Thoughts and Suggestions from an Aging Psychologist.

Something to Take Home
When I was young, I recall that at the end of a visit with an old person, they often would give me something to take home, along with a hug. It could be a little trinket or knickknack that I liked, or a photograph they had shown me that came along with a story. It could be anything, but what was clear was that they wanted to give me something of their own.
Becoming the Old Person
Somewhere along the highway of life, I became that old person.
Often, I find myself doing the same thing — wanting to give things away to others, wanting to simplify my life, wanting to be known and remembered.
When my children, grandchildren, or special friends visit, they will likely leave with a hug and something of mine. It might be a hat that I’ve knit, or a recipe I thought they’d especially like. It could be a pair of earrings that I enjoyed wearing at their age, or a scarf they admired that I acquired while visiting Rome for a meeting. Sharing memories of that trip would go along with the scarf and the hug.
The Urge to Simplify
The need to disperse things, to give things away at this stage of life, accompanies a parallel reduction in wanting to acquire new things. The dominant urge is rather to simplify, tidy up, donate, bequeath, hand down, and get rid of things.

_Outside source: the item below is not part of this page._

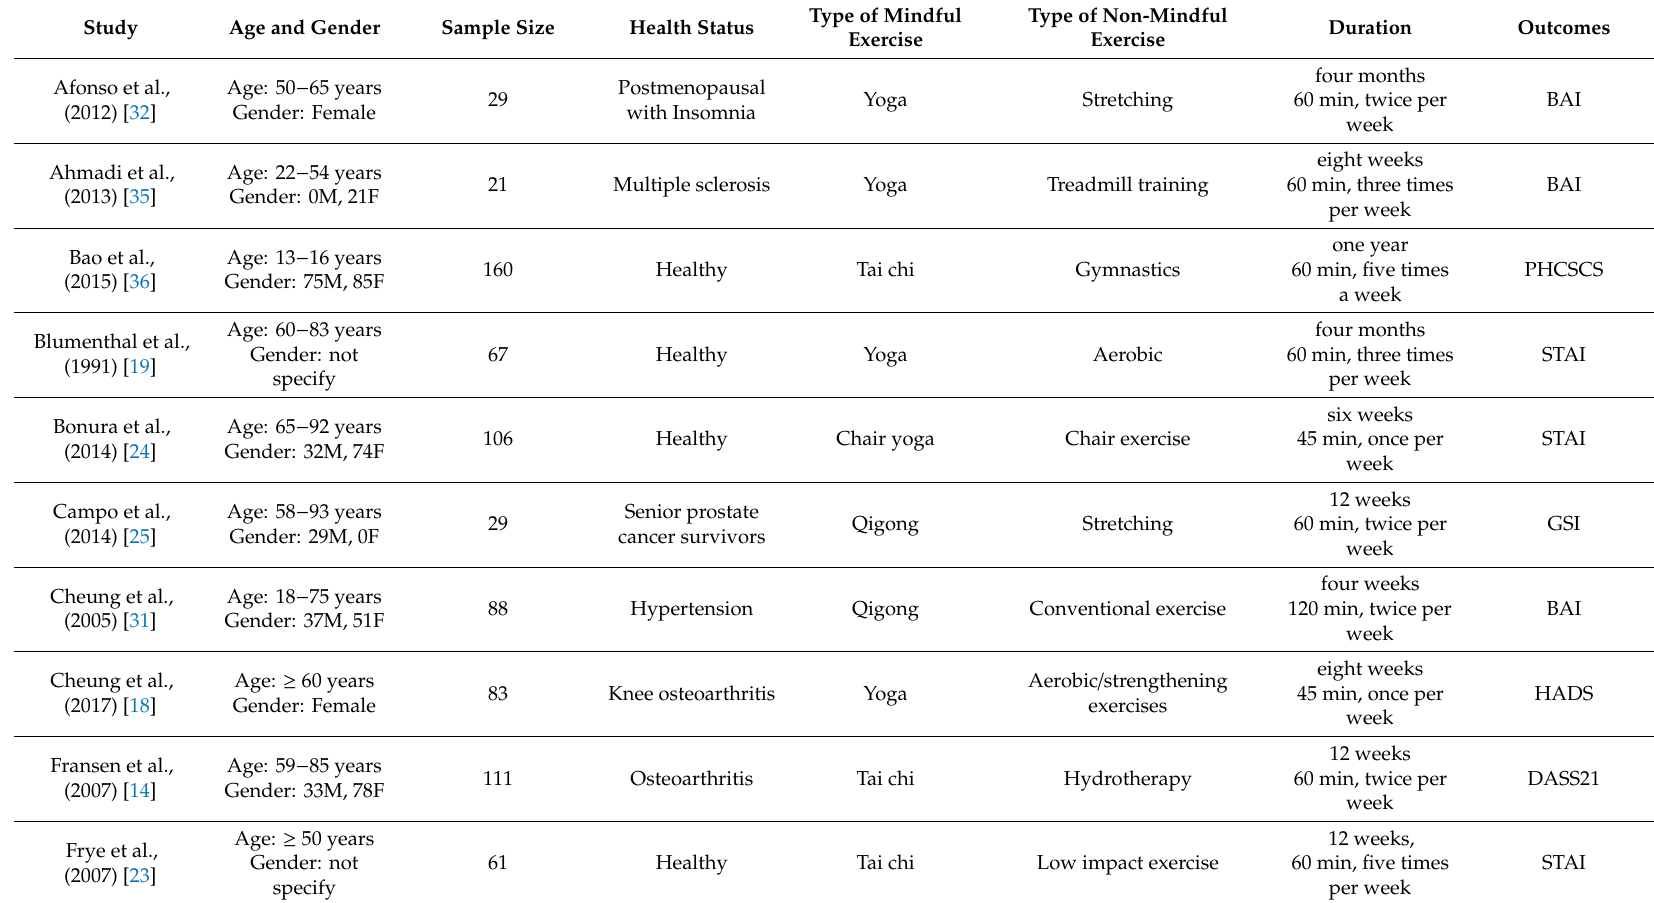
Table 1. Summary of the included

I want to simplify my life.
I am not alone in this. I suspect this stage is quite normal and may be useful. As we age, we prepare to give back — to reduce our footprint in the world and divest ourselves of that which no longer serves, supports, pleases, or fulfills us.
Sailing an Old Ship
I recall an image I often would share with my older patients. The image was of being on a small ship — an old ship — sailing over the uncharted waters of old age. The ship was comfortable and trustworthy, but being old, it had a few little holes and leaks.

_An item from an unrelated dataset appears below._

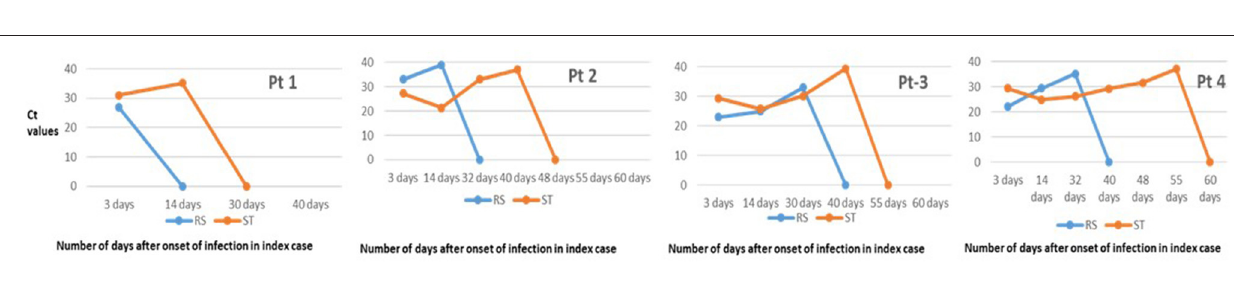
FIGURE 4 | Chronologic changes in RT-PCR testing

We are wise, we older persons, and know that it is best for our safe crossing to lighten the load we are asking the boat to carry.
And so, we do.
What We Can Jettison
We can wisely jettison what is no longer needed or wanted — the excess baggage we have carried, sometimes for a long time. We can select memories, sculpt the arc of our nostalgia. We can choose to forgive what we can and favor what is best for us.
As we let go of what is no longer needed or wanted, we recognize that this simplification includes much more than physical items. There are thoughts and actions too that continue to weigh heavily on us, and we can choose to let some go.
We can choose forgiveness. We can choose selective nostalgia. We can focus and attend to what supports and sustains us. And we can remember to give ourselves a hug.